As it looks to protect its balance sheet in 2016, SM Energy Co. will focus its drilling and completion activity on the Permian Basin “to the maximum extent possible,” shifting to an oilier mix as it weathers the downturn in commodity prices.
In announcing its 4Q2015 results and guidance this week, SM said it plans to spend about $705 million in 2016 more or less evenly across its acreage in the Permian and the Bakken and Eagle Ford shales. The 2016 capital expenditure (capex) budget marks a shift from 2015, in which SM focused 52% of its budget on the Eagle Ford, with the Permian only accounting for around 20% of 2015 capex. Planned 2016 capex is down more than 45% compared with 2015 capex, management said.
The Denver-based exploration and production company also expects total production to fall noticeably from year-ago levels, albeit with higher per-barrel returns as the mix becomes more heavily weighted to oil with additional production coming online from the Permian and Williston basins in the second half of the year.
Production guidance for 2016 is 51-55 million boe, with 1Q2016 production expected to average 13.1-13.5 million boe. In 4Q2015, production totaled 14.9 million boe, with full-year 2015 production reaching a record 64.2 million boe, 16% higher year/year.
“We are transitioning to spending more in the Permian because at current prices, our program in the Permian generates better cash-on-cash returns and higher operating margins than our Eagle Ford programs,” CEO Jay Ottoson told analysts during the company’s quarterly conference call Wednesday. “Our Eagle Ford volumes, however, are large, and they decline rapidly when you first cut activity. And it takes a while for the Permian volumes to kick in. So overall you get a steep drop in production and then the rate flattens out.
“Our overall operating margin per barrel should improve significantly” with production weighted more to oil, “which will have a positive impact on cash flows and on our debt leverage,” he said. “Look, I know the optics of this initially aren’t great, but it’s the right thing to do in order to optimize cash flow, and cash flow is the lifeblood of our business.”
SM dropped to six operated rigs by the end of 2015 while slowing or postponing completions across its major operating areas. The independent also significantly reduced third party Eagle Ford operating activity. The company is currently operating one rig in the Eagle Ford, two in the Bakken and one n the Permian, with plans to redeploy a second rig from the Eagle Ford to the Permian later this year.
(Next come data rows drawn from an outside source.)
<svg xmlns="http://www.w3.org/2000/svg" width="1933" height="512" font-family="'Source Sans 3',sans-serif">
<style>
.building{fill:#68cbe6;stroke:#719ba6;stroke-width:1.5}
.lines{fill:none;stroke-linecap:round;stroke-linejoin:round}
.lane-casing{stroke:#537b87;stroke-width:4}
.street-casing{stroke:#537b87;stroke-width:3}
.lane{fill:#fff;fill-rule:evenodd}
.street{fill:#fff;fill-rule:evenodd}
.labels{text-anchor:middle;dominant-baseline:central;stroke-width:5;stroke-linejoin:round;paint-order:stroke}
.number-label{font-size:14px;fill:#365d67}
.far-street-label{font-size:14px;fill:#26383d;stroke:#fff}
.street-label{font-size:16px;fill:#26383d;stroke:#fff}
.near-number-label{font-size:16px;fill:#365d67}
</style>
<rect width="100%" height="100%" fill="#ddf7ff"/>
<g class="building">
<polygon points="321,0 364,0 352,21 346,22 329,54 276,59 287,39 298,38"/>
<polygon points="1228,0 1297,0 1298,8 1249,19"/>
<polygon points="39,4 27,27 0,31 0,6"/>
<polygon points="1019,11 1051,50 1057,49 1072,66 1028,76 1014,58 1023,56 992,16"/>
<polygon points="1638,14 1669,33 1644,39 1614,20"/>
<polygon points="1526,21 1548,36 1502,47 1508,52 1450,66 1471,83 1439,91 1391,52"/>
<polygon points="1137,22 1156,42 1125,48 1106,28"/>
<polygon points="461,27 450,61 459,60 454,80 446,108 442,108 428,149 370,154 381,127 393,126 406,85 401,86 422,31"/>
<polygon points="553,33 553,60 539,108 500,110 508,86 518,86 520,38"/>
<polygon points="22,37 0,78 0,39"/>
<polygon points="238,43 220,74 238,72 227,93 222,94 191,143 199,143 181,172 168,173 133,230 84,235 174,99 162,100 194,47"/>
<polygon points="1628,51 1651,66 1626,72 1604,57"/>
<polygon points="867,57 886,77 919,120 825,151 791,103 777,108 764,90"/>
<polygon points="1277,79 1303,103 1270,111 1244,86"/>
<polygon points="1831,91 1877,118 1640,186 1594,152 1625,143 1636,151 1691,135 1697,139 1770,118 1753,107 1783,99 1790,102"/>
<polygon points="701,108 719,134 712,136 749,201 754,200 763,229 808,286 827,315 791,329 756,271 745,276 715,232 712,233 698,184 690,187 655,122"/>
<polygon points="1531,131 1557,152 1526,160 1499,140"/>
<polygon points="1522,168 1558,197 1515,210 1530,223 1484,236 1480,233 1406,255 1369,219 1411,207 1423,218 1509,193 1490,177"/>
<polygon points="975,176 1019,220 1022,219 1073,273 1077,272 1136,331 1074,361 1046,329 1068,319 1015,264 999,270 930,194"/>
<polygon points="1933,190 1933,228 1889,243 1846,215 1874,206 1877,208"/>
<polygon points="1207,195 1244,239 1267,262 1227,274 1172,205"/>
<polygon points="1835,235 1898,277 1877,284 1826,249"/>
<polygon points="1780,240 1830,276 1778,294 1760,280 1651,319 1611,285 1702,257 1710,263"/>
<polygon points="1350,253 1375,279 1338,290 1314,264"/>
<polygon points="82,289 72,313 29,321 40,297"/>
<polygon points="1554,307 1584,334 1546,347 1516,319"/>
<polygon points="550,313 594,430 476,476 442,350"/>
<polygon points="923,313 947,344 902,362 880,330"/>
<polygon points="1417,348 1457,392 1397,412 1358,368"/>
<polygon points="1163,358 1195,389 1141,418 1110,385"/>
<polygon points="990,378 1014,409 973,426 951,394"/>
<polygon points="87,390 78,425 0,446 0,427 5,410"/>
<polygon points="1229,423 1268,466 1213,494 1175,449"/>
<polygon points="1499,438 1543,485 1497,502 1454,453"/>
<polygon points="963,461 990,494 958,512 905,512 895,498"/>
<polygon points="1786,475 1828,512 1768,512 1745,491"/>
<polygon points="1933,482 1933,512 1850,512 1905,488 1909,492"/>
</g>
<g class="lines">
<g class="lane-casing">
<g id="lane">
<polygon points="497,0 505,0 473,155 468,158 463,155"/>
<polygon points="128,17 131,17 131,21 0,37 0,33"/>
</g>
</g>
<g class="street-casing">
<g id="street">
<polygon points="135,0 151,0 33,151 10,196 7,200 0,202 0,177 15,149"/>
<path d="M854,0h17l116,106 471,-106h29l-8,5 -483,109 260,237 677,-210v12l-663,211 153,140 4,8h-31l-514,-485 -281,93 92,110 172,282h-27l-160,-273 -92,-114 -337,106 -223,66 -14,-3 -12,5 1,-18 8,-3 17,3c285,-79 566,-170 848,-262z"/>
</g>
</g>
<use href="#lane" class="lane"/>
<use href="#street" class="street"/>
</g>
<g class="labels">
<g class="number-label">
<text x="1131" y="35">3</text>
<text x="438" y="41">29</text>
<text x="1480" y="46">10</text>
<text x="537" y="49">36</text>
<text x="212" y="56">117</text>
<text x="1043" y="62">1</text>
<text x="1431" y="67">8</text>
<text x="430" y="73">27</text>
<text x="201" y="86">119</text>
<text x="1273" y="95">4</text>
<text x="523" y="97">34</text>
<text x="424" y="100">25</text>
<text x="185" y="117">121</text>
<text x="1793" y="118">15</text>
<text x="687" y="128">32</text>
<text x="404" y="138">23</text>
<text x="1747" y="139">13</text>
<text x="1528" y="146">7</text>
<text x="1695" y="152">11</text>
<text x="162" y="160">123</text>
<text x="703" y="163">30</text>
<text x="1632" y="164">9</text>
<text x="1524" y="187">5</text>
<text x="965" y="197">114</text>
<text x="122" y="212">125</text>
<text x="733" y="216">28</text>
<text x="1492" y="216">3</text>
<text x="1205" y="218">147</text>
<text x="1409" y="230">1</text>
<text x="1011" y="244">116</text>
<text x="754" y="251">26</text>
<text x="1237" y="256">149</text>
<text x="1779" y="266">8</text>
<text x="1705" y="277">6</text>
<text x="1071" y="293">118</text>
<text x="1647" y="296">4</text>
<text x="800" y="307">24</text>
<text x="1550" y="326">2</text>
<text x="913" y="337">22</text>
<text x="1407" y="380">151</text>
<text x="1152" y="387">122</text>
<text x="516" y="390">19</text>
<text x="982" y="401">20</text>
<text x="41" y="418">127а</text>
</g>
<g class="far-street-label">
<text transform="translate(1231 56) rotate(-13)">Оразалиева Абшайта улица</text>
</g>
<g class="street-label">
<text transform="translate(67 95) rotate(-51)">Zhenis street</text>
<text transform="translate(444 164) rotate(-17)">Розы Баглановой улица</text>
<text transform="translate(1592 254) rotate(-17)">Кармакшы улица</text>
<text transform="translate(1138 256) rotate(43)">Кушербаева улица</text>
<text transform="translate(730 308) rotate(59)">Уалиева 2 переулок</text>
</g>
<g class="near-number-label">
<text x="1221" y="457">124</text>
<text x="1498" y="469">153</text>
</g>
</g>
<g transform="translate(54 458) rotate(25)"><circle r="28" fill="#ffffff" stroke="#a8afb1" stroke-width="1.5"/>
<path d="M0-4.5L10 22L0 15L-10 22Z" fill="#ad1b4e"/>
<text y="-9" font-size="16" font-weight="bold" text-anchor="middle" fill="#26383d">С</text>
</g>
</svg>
SM expects to draw on its inventory of drilled but uncompleted wells throughout the year, management said, with 115 planned net completions in 2016.
CFO Wade Pursell said SM has currently drawn around $200 million on a $1.5 billion revolving credit facility, with that credit line based on a $2 billion borrowing base.
The company’s 2016 business plan “run at current strip pricing stays within this level,” Pursell said. “And looking ahead to 2017, we have a plan that stays below four times as well, assuming oil prices average $45/bbl and natural gas $2.75/MMBtu. These prices approximated a recent strip...
“Now while we believe prices will be at or above these levels in 2017, we obviously will not bet the balance sheet on it. Accordingly, we’ve already had discussions with our banks about changing this covenant to something we would be much more comfortable with should prices not recover.”
He said he also anticipates the borrowing base to fall during the upcoming spring redetermination to a level “below the $1.5 billion commitment level, but not too far below that level. So we will still have significant liquidity available to us.”
SM finished 2015 with 471 million boe in proved reserves, down from 522 million boe as of year-end 2014, primarily on commodity price-related negative revisions. Pre-tax present value discounted at 10%, or PV10, of 2015 year-end proved reserves was $1.8 billion using Securities and Exchange Commission pricing. Reserves were 45% weighted to natural gas, 31% to oil and 24% to natural gas liquids.
Management said hedges are in place for more than 30% of projected 2016 oil production at an average price of $88.01/bbl West Texas Intermediate, and more than 55% of projected natural gas production at $3.61/MMBtu.
Net losses were $340.3 million (minus $5.01/share) in 4Q2015, compared with profits of $331.7 million in the year-ago quarter. SM took a $344.2 million charge for impairments on its reserves.
For 2015, net losses were $722.9 million (minus $6.61/share), compared with a net income of $666.1 million for 2014.